● **EXERCISE GOAL**
Collect every line in the text extractions below that contains the string "Panasonic". Case counts.

[Page-level text extractions]
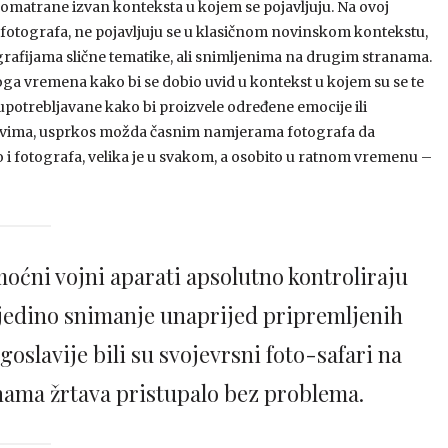
romatrane izvan konteksta u kojem se pojavljuju. Na ovoj
 fotografa, ne pojavljuju se u klasičnom novinskom kontekstu,
grafijama slične tematike, ali snimljenima na drugim stranama.
a toga vremena kako bi se dobio uvid u kontekst u kojem su se te
upotrebljavane kako bi proizvele određene emocije ili
tovima, usprkos možda časnim namjerama fotografa da
i fotografa, velika je u svakom, a osobito u ratnom vremenu –
oćni vojni aparati apsolutno kontroliraju
 jedino snimanje unaprijed pripremljenih
goslavije bili su svojevrsni foto-safari na
inama žrtava pristupalo bez problema.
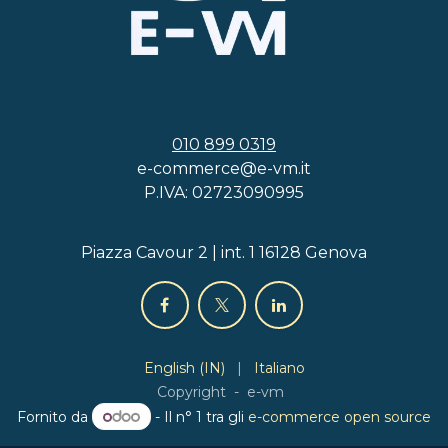
010 899 0319
e-commerce@e-vm.it
P.IVA: 02723090995
Piazza Cavour 2 | int. 1 16128 Genova
English (IN)
|
Italiano
Copyright - e-vm
Fornito da
- Il n° 1 tra gli
e-commerce open source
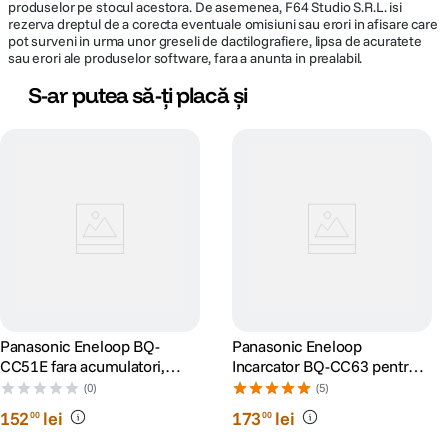
produselor pe stocul acestora. De asemenea, F64 Studio S.R.L. isi
rezerva dreptul de a corecta eventuale omisiuni sau erori in afisare care
pot surveni in urma unor greseli de dactilografiere, lipsa de acuratete
sau erori ale produselor software, fara a anunta in prealabil.
S-ar putea să-ți placă și
Panasonic Eneloop BQ-
Panasonic Eneloop
CC51E fara acumulatori,
Incarcator BQ-CC63 pentru 8
Incarcare in 10h
acumulatori tip AAA/ AA
(0)
(5)
152
lei
173
lei
00
00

● **EXERCISE ANSWER**
Panasonic Eneloop BQ-
Panasonic Eneloop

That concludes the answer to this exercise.